En el medievo la representación se hacía mediante un contrato conforme al Derecho privado, entre los mandantes, es decir los electores, y el mandatario, es decir, el elegido, de tal forma que el mandante daba las instrucciones para su representación. El elegido tenía que atenerse a aquellas instrucciones y carecía de iniciativa propia pero sí tenía responsabilidad ante el elector. Hoy, en teoría, no hay mandato imperativo, pero en la práctica el elegido está sujeto a su partido, de cuyos directivos depende y a los que normalmente deben su elección.
Dice Rubio Llorente. “…la tendencia actual de todos los reglamentos parlamentarios a subordinar la iniciativa del diputado individual a la del grupo en el que se integra y, sobre todo, la certidumbre de que fuera del partido no hay esperanzas de reelección, garantizan la lealtad de los diputados a sus jefes políticos. Y nada vale contra eso que la Constitución afirme el principio de que los diputados sólo deben obedecer a su conciencia…”

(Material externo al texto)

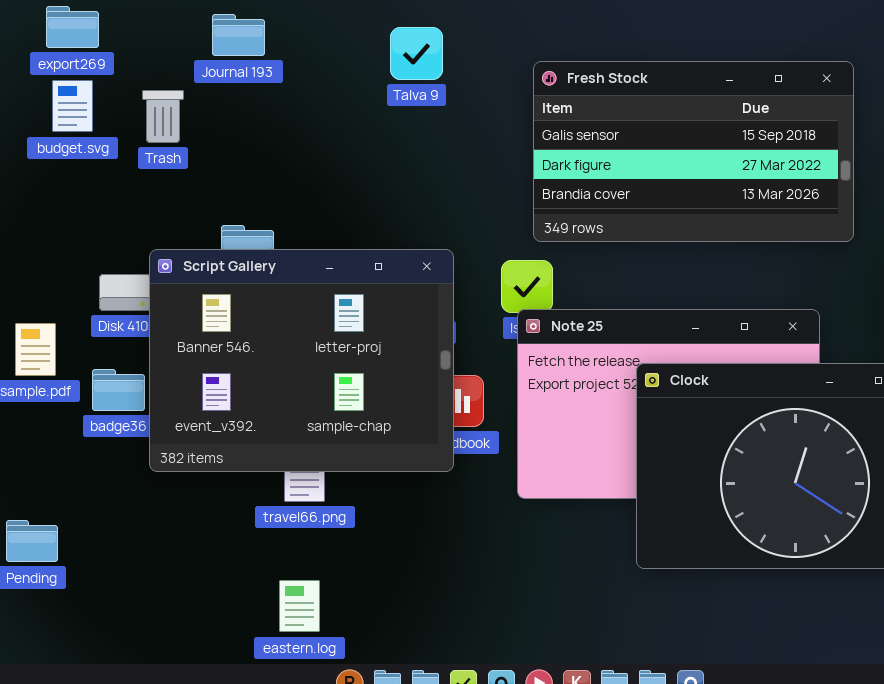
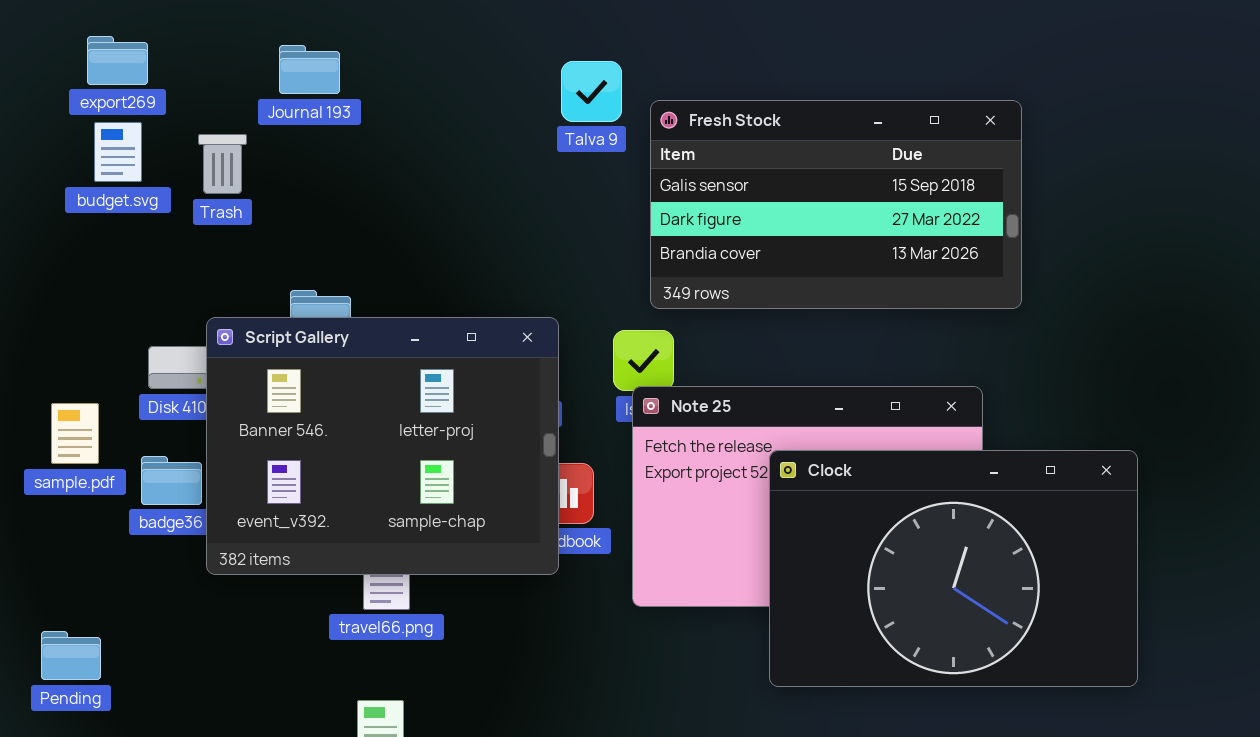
Talva 9: [390,27,443,80] -> [561,61,622,122], moved

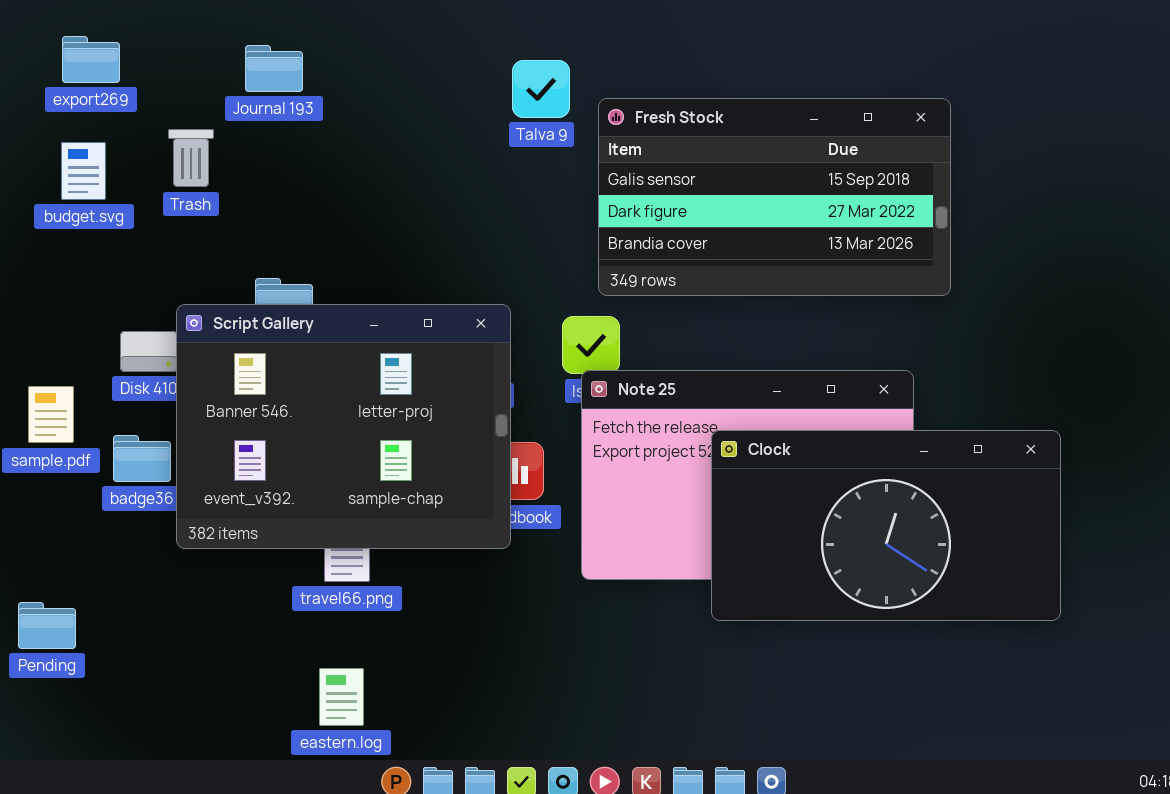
budget.svg: [94,122,142,182] -> [61,142,106,200], moved
Clock: [769,450,1138,687] -> [711,430,1061,621], resized

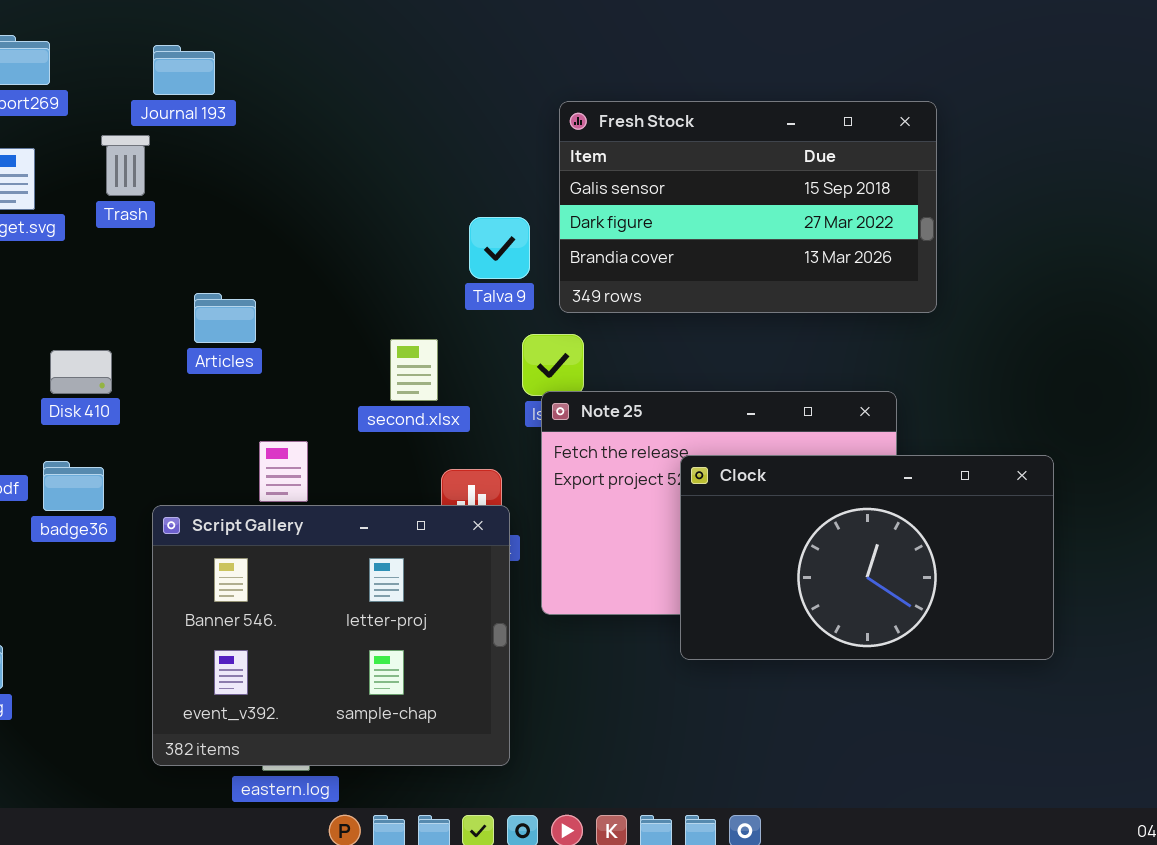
Journal 193: [245,45,303,92] -> [153,45,215,95], moved
Talva 9: [512,60,570,118] -> [469,217,530,279], moved
Script Gallery: [176,304,511,549] -> [152,505,510,766], moved

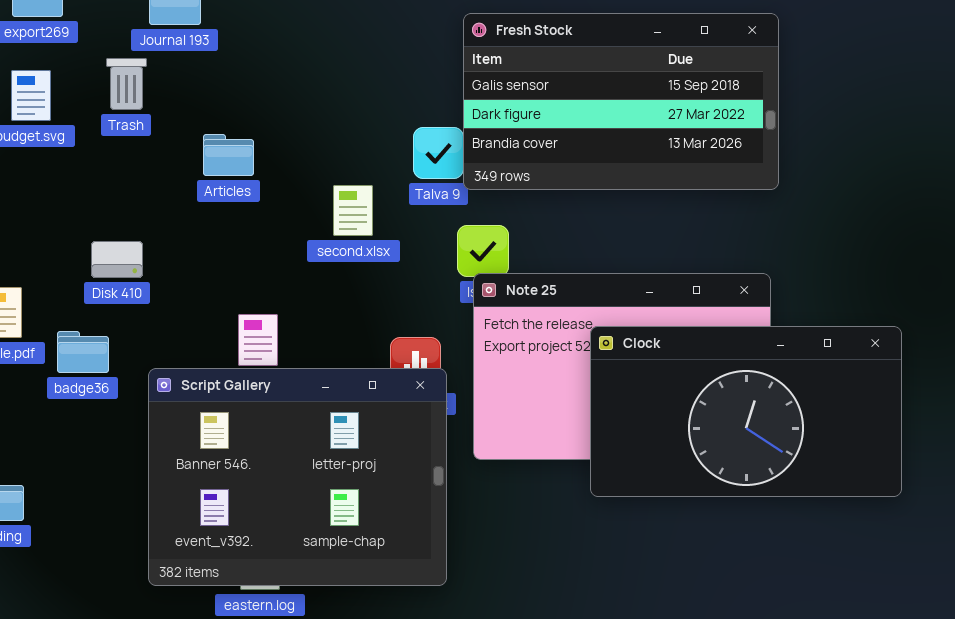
Fresh Stock: [559,101,937,313] -> [463,13,779,190], moved
Articles: [194,293,256,343] -> [203,134,254,176], moved
second.xlsx: [390,339,438,401] -> [333,185,373,236], moved
Disk 410: [50,350,112,394] -> [91,241,143,278], moved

Hoy, sin el respaldo del partido, ni incluso las personalidades realmente relevantes tienen, salvo escasas excepciones, posibilidad de éxito. Eso traducido al castellano se llama partitocracia, y se traduce en que en el Parlamento la libertad de expresión ha sido sustituida por la disciplina de partido. Sin entrar en cuestiones morales ni políticas, ¿es lícito expulsar de un partido a aquél que en conciencia ha votado distinto a las directrices de sus jefes políticos? A quién se debe ¿a su partido o sus electores?
Recuerdan aquella famosa frase de Alfonso Guerra. “El que se mueva no sale en la foto”.